Display settings

Clock and phase


Gamma calibration

Black level

White saturation

Gradient (banding)

Inversion (pixel-walk)

Response time

Viewing angle

Contrast ratio

Subpixel layout


Contrast ratio

How to use your camera Measuring the contrast ratio with a camera. Note how the camera is held close to the screen.

The contrast ratio is the ratio between the amount of light coming from the screen when it is displaying bright white, and the amount of light when it is supposed to be display pure black. Typical LCD monitors have contrast ratios ranging from 150:1 to 800:1. For general applications (photo editing, office work), one could consider 400:1 or higher a fairly good contrast. However, if you watch a movie from such a monitor in a darkened environment, you will still notice that "black is not really black". Most laptop monitors have pretty low contrast ratios (150:1 when viewed straight-on and below 80:1 at relatively small angles).

Manufacturers often inflate the contrast ratio numbers, so one shouldn't rely on that number for making a purchase decision. For example, the number could be measured for a contrast setting that blows away the details in the lighter tones (see the Contrast test), or only for a very restricted viewing angle. Large-size monitors (above 20 inch) often suffer from "backlight bleed" near the edges, which means that the contrast ratio is lower near the bottom and top. Some monitors will turn down the backlight when the display is dark ("dynamic contrast"), a trick which some people may find disturbing while watching a movie.

* [Listed entries]
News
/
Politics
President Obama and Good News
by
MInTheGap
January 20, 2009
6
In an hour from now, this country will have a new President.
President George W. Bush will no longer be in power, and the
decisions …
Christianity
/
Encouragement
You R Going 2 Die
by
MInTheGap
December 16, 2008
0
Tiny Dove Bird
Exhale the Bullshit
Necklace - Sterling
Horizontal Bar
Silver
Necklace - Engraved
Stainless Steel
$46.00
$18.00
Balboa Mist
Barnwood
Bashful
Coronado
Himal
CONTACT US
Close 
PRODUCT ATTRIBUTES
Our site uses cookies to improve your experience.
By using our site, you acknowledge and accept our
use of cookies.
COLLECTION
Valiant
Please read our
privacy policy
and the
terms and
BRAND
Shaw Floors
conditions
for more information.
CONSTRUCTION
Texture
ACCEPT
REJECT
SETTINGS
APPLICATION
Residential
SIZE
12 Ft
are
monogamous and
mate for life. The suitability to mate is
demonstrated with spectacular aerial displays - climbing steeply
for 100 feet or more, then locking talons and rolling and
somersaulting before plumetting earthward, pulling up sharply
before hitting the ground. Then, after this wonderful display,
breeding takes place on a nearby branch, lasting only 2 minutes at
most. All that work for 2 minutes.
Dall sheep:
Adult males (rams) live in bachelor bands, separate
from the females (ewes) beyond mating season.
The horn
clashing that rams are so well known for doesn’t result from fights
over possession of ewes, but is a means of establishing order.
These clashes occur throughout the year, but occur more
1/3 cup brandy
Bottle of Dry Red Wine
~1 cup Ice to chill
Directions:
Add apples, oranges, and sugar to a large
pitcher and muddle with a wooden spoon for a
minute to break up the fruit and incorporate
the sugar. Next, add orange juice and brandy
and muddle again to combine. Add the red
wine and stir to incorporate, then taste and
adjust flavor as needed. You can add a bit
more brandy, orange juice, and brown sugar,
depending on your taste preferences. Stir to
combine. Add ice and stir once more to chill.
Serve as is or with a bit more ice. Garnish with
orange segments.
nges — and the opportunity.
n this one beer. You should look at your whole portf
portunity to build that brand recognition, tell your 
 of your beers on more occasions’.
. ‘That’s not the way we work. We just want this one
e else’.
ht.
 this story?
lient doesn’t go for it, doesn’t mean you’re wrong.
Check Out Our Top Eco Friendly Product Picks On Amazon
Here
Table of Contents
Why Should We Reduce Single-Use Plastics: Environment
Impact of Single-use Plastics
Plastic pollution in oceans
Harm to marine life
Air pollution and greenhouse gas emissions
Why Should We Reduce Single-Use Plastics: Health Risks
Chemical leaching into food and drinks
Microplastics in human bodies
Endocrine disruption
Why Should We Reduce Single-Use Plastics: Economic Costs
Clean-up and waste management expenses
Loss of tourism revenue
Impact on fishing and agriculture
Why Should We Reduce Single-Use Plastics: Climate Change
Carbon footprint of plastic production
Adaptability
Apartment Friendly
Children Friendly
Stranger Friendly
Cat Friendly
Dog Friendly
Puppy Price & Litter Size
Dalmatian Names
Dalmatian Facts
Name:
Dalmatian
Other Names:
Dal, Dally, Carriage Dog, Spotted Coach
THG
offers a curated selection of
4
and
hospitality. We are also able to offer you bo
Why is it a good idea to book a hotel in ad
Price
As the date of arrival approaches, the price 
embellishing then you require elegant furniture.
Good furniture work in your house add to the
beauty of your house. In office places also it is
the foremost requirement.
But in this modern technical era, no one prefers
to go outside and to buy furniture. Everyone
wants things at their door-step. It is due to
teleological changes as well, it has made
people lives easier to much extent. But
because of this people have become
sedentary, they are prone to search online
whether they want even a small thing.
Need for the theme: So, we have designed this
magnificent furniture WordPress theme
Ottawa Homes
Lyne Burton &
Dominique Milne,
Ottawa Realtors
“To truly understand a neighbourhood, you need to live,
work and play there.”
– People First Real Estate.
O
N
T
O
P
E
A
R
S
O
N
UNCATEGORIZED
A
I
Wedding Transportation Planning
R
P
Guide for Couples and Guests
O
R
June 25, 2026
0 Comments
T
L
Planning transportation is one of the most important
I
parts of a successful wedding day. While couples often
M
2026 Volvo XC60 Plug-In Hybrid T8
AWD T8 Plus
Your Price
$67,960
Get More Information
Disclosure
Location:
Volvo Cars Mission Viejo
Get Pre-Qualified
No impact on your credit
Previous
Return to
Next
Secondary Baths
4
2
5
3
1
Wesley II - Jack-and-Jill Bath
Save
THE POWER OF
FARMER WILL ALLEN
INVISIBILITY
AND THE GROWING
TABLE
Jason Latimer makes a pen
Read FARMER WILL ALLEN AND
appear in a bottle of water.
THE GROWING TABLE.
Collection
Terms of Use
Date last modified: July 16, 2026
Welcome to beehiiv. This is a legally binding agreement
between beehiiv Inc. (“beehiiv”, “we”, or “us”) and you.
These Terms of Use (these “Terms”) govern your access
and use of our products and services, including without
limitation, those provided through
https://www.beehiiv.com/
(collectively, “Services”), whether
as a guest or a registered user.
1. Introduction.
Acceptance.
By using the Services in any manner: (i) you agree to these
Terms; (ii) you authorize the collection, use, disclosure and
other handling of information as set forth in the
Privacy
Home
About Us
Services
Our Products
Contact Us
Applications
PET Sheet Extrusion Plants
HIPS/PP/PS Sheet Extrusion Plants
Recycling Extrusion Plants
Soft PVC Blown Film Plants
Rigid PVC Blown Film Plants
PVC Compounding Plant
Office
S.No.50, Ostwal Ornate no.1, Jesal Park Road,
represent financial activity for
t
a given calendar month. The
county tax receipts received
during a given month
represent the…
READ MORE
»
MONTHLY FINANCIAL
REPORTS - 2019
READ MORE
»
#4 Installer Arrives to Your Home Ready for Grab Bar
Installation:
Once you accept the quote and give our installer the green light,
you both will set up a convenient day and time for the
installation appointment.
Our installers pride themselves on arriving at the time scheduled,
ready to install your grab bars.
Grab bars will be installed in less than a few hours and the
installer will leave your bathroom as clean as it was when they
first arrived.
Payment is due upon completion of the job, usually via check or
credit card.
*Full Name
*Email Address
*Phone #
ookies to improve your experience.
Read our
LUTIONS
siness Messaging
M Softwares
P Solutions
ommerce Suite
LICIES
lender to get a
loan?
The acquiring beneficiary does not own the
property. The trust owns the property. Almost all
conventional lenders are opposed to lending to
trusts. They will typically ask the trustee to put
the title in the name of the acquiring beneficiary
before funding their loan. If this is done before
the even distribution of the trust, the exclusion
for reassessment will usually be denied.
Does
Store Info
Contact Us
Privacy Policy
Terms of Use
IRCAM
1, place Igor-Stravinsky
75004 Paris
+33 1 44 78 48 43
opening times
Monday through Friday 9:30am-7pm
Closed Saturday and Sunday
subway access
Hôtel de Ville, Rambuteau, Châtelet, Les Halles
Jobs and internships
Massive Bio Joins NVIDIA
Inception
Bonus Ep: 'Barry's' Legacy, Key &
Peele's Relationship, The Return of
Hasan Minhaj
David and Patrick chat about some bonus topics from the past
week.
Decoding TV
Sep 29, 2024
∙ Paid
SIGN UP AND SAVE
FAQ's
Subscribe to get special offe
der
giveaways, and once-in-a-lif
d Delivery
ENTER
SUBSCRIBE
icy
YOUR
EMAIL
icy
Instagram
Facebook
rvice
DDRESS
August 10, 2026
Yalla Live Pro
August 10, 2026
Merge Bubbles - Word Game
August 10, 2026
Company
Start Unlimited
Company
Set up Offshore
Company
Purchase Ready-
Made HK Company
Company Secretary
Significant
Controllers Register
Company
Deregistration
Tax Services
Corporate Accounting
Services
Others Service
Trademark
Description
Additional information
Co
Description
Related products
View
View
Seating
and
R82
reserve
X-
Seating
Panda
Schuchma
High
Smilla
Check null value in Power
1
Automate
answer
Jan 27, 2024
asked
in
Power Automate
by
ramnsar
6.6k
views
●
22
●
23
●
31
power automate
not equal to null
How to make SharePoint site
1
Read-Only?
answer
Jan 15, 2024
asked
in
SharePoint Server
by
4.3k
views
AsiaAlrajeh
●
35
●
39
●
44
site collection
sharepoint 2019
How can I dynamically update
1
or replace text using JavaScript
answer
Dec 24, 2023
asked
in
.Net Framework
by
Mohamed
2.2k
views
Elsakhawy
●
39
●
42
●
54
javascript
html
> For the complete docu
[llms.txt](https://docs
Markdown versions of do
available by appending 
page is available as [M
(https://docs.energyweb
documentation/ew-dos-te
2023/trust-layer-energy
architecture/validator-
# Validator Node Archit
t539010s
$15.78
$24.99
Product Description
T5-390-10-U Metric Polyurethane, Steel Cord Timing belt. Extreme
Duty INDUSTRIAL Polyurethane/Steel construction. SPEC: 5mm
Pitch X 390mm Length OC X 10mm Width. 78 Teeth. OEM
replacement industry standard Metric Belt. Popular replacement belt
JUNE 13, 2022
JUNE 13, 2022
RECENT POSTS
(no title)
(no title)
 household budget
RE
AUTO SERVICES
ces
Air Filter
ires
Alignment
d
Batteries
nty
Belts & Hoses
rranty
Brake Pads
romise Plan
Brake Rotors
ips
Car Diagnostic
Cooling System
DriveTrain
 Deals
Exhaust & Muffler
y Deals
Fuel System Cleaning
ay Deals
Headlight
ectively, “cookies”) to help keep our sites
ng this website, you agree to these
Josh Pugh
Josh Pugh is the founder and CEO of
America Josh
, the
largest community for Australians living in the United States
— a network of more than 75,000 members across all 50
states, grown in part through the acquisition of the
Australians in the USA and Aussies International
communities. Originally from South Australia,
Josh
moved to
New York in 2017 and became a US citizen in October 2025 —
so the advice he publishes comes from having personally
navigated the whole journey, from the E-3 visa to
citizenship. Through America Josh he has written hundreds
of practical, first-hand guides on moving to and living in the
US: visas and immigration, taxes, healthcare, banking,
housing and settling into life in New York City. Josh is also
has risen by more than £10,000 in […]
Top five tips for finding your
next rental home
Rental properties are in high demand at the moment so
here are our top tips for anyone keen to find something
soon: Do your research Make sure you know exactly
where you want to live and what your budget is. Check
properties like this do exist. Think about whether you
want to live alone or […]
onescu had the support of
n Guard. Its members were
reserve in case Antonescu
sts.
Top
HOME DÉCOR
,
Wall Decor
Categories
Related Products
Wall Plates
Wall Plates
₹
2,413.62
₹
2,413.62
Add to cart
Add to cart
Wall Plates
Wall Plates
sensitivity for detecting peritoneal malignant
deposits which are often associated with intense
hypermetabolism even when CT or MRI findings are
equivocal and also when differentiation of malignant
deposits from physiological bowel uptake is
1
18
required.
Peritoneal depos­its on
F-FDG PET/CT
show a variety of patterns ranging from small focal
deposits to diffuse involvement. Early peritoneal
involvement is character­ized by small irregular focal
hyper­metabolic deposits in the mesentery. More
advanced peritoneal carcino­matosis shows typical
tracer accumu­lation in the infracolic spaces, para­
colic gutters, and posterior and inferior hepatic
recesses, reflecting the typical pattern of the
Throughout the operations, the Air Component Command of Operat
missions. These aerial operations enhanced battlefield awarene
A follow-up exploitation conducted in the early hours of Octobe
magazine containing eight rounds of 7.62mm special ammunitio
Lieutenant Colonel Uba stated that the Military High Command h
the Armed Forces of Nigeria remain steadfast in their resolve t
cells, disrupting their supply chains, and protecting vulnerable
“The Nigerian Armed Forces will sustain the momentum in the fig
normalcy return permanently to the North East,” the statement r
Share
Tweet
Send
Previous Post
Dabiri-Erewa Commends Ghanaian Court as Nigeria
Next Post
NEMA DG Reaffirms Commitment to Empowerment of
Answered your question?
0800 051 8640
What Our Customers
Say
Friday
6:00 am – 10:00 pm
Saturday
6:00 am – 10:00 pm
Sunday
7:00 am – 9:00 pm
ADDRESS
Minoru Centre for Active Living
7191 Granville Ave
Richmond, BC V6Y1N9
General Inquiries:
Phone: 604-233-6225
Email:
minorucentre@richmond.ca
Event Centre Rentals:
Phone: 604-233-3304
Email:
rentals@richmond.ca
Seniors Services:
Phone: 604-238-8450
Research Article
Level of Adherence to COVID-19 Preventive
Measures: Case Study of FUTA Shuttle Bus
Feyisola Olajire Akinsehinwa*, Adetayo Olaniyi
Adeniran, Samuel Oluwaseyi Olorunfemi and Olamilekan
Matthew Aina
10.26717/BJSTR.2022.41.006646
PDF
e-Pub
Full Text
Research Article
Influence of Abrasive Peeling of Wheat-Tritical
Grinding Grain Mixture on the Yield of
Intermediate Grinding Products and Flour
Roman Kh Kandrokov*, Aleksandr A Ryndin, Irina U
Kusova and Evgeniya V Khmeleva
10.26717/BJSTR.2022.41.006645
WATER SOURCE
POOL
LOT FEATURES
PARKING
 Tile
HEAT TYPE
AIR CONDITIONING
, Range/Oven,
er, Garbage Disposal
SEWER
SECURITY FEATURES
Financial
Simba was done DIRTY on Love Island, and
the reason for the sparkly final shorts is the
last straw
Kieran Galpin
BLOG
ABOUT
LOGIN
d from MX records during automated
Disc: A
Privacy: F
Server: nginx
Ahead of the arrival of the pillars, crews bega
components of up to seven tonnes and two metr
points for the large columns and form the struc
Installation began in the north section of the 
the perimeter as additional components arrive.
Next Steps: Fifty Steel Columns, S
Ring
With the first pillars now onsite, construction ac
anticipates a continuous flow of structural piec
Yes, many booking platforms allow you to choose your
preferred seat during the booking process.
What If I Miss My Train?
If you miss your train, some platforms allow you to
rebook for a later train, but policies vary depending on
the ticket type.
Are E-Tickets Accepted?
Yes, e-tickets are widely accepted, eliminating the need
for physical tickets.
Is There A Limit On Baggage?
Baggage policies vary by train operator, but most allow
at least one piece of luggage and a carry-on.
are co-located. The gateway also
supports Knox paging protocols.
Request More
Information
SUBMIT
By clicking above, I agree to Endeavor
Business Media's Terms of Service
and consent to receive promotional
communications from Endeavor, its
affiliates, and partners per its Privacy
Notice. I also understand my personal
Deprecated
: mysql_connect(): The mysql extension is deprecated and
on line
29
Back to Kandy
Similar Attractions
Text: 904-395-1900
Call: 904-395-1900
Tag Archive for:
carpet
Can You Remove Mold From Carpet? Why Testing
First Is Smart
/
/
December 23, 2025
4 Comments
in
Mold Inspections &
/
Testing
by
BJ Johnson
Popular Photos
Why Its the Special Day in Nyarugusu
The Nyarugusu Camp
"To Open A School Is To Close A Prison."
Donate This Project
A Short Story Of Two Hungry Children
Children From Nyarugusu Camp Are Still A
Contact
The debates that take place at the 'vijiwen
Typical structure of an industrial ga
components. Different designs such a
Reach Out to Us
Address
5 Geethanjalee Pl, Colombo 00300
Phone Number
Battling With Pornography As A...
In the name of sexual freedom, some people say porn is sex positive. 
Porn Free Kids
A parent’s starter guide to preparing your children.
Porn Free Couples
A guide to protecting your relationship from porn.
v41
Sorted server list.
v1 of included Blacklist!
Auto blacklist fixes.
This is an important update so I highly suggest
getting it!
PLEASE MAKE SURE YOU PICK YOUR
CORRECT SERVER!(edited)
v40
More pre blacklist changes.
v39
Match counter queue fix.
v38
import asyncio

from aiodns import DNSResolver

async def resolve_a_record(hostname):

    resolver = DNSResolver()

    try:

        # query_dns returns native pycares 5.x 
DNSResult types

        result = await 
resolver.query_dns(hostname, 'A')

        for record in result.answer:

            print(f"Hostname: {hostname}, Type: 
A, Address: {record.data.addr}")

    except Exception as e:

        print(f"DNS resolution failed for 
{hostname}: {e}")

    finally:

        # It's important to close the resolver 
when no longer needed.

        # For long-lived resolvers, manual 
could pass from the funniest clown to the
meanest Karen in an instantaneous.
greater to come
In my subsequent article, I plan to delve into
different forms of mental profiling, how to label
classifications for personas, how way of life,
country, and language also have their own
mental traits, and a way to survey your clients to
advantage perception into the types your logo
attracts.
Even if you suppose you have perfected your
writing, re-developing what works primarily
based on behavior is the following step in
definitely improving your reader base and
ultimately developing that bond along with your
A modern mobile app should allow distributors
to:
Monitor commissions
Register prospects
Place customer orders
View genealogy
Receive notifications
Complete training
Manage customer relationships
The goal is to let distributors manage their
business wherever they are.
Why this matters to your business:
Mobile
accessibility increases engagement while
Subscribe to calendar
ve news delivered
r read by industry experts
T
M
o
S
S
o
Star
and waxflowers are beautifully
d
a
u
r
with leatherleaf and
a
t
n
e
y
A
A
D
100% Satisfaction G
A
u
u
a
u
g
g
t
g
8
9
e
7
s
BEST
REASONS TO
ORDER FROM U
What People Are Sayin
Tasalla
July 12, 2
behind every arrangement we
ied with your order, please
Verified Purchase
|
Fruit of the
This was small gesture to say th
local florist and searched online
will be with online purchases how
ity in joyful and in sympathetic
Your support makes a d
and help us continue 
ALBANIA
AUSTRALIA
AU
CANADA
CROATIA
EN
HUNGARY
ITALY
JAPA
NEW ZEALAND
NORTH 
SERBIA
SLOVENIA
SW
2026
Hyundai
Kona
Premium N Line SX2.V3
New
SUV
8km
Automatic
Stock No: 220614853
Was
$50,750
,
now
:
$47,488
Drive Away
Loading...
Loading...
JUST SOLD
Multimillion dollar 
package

* [Activities]
1. According to the contrast ratio section, what range of contrast ratios do typical LCD monitors have?
2. Please quote the stretch of the contrast ratio section from "Manufacturers often inflate" through "watching a movie.".
The entries have no connection to the contrast ratio section.

* [Answers for the exercise]
1. From 150:1 to 800:1.

2.
Manufacturers often inflate the contrast ratio numbers, so one shouldn't rely on that number for making a purchase decision. For example, the number could be measured for a contrast setting that blows away the details in the lighter tones (see the Contrast test), or only for a very restricted viewing angle. Large-size monitors (above 20 inch) often suffer from "backlight bleed" near the edges, which means that the contrast ratio is lower near the bottom and top. Some monitors will turn down the backlight when the display is dark ("dynamic contrast"), a trick which some people may find disturbing while watching a movie.